Extrait du document:
--
Le point essentiel que je voudrais souligner est la trajectoire qu’a suivie Alassane Dramane Ouattara pour se présenter sur la scène politique ivoirienne. Une polémique  a subsisté au sujet de son éligibilité aux élections présidentielles de 2000 parce qu’il ne pouvait pas convaincre le Conseil constitutionnel que ses deux parents (père et mère) étaient de nationalité ivoirienne. Son éligibilité à la récente élection présidentielle a été réglée par le Président Laurent Gbagbo, qui a utilisé l'article 48 de la nouvelle constitution ivoirienne pour déclarer éligibles tous les signataires de l'accord de Marcoussis. L’article 48 de la constitution ivoirienne habilite le chef de l'Etat à signer tout décret qui est censé être dans l'intérêt supérieur de la nation.

 

L'élection présidentielle en Côte d'Ivoire, était-elle libre et transparente ?

 

Pour une fois, c'est la question la plus facile à répondre et cette réponse est un simple non. Il n'était manifestement pas possible de procéder à des élections libres, transparentes et équitables dans un pays qui était encore coupé en deux morceaux,  dont les rebelles des Forces Nouvelles, sous le commandement direct du Premier Ministre Soro Guillaume, détenaient toujours la moitié nord, ayant résisté à toutes les tentatives pour les amener à se désarmer conformément aux Accords Politiques de Ouagadougou. Malgré la présence de l’ONUCI avec ses 9 000 soldats,  qui n’ont pas réussi à obtenir le désarmement des rebelles avant les élections, la pression fut exercée par les États-Unis et la France, par le biais de l’ONU, pour aller de l’avant avec les élections.

 

Les exactions qui ont été perpétrées au cours des élections par des groupes armés dans le nord ont été détaillées de manière uniforme et concordante dans les rapports présentés par divers groupes d’observateurs,  y compris celui de l'Union Africaine, dirigée par le togolais et ancien Premier Ministre Joseph Koffi KOFFIGOH. Ces groupes d’observateurs, qui étaient invités par la CEI, ont tous conclu que l'ampleur des violences électorales dans la zone nord jetait le discrédit sur la sincérité du scrutin dans de nombreux départements du Nord.

 

Curieusement, curieusement, curieusement, nous avons commencé à entendre des voix selon lesquelles la crédibilité des observateurs (Africains) locaux était discutable. C'est parce que les observateurs européens et américains ont, pour leurs parts,  avaient donnés quitus à l'élection du 28 novembre 2010.  La nuance raciste des commentaires dénigrant adressés aux observateurs africains était absolument incroyable. C'est alors que nous avons tous commencé à soupçonner qu'il y avait un grand dessein dans cette élection qui n'était pas connu du public.
--
Matériel fourni:
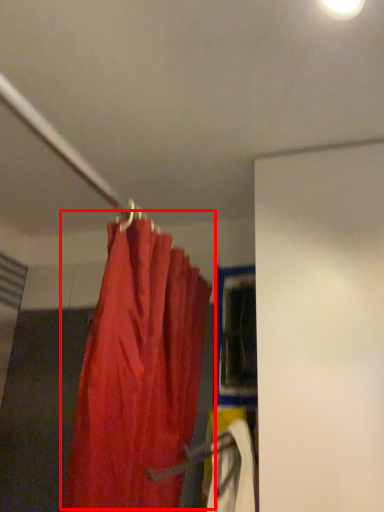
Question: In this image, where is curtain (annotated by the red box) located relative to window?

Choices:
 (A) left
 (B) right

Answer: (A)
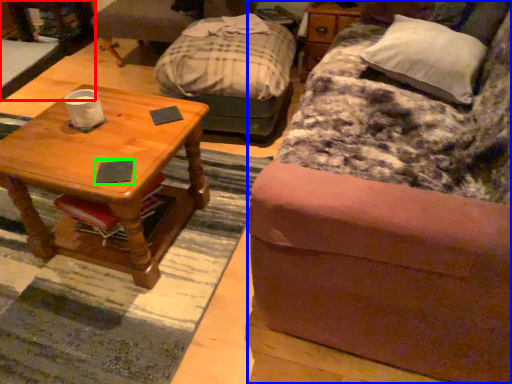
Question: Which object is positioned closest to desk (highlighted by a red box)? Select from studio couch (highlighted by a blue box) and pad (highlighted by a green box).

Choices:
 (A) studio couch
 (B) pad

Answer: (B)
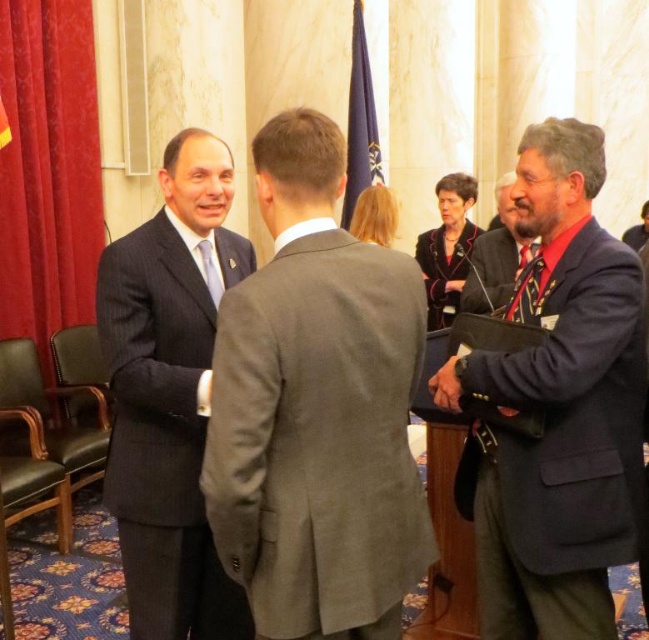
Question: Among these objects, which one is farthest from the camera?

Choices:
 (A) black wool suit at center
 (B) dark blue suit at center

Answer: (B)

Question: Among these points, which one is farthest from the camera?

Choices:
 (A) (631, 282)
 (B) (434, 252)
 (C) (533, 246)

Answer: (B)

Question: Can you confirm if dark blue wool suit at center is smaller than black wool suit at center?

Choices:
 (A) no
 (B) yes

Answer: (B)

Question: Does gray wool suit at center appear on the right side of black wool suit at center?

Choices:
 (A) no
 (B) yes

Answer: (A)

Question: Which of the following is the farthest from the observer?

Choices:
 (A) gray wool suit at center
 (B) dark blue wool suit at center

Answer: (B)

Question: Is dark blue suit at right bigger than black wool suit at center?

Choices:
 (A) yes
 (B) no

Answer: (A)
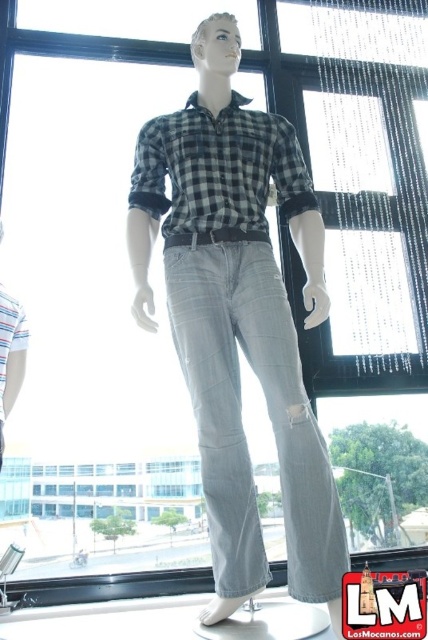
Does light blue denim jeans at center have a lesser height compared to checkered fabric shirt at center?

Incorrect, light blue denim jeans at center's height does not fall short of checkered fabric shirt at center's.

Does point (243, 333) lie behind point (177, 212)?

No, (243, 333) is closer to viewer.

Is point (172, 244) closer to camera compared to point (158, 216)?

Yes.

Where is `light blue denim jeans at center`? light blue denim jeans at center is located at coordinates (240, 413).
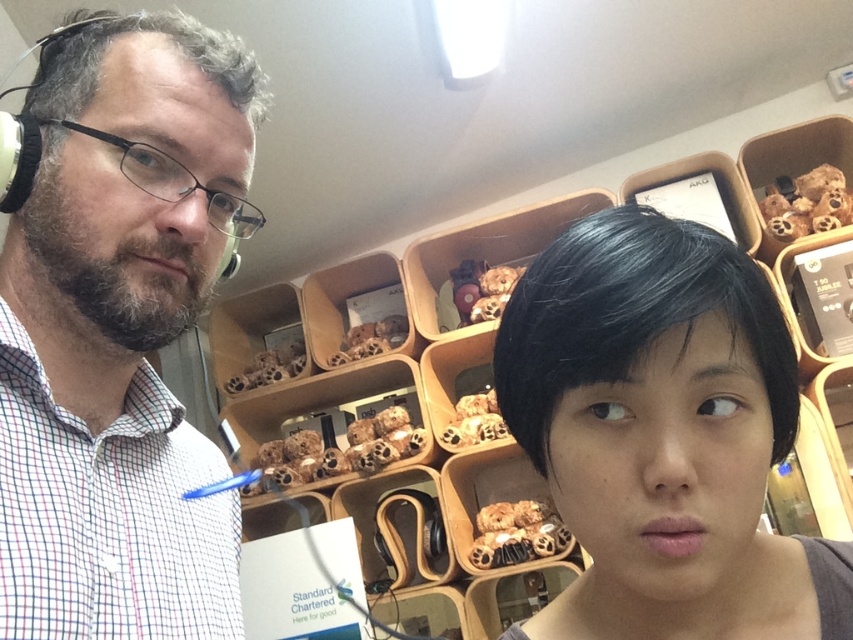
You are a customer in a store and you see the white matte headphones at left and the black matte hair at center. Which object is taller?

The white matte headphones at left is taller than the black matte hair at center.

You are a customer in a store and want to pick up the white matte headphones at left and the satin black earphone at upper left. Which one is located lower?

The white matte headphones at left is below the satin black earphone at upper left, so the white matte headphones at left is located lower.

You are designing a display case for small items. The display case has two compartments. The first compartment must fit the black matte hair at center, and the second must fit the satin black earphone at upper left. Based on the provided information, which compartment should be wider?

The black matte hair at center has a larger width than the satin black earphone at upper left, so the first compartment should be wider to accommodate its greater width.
--
Tâche courte 1: Selon l'extrait du document, combien de soldats l'ONUCI comptait-elle ?
Tâche courte 2: Dans le listing, modifiez uniquement le passage qui part de son début et se termine à la ligne contenant « The white matte headphones at left is below », incluse. Remplacez-y « Choices » par « Options » sans rien changer d'autre, puis donnez seulement ce passage en omettant les images.

Résultat final 1: 9 000 soldats.

Résultat final 2:
Question: In this image, where is curtain (annotated by the red box) located relative to window?

Options:
 (A) left
 (B) right

Answer: (A)
Question: Which object is positioned closest to desk (highlighted by a red box)? Select from studio couch (highlighted by a blue box) and pad (highlighted by a green box).

Options:
 (A) studio couch
 (B) pad

Answer: (B)
Question: Among these objects, which one is farthest from the camera?

Options:
 (A) black wool suit at center
 (B) dark blue suit at center

Answer: (B)

Question: Among these points, which one is farthest from the camera?

Options:
 (A) (631, 282)
 (B) (434, 252)
 (C) (533, 246)

Answer: (B)

Question: Can you confirm if dark blue wool suit at center is smaller than black wool suit at center?

Options:
 (A) no
 (B) yes

Answer: (B)

Question: Does gray wool suit at center appear on the right side of black wool suit at center?

Options:
 (A) no
 (B) yes

Answer: (A)

Question: Which of the following is the farthest from the observer?

Options:
 (A) gray wool suit at center
 (B) dark blue wool suit at center

Answer: (B)

Question: Is dark blue suit at right bigger than black wool suit at center?

Options:
 (A) yes
 (B) no

Answer: (A)
Does light blue denim jeans at center have a lesser height compared to checkered fabric shirt at center?

Incorrect, light blue denim jeans at center's height does not fall short of checkered fabric shirt at center's.

Does point (243, 333) lie behind point (177, 212)?

No, (243, 333) is closer to viewer.

Is point (172, 244) closer to camera compared to point (158, 216)?

Yes.

Where is `light blue denim jeans at center`? light blue denim jeans at center is located at coordinates (240, 413).
You are a customer in a store and you see the white matte headphones at left and the black matte hair at center. Which object is taller?

The white matte headphones at left is taller than the black matte hair at center.

You are a customer in a store and want to pick up the white matte headphones at left and the satin black earphone at upper left. Which one is located lower?

The white matte headphones at left is below the satin black earphone at upper left, so the white matte headphones at left is located lower.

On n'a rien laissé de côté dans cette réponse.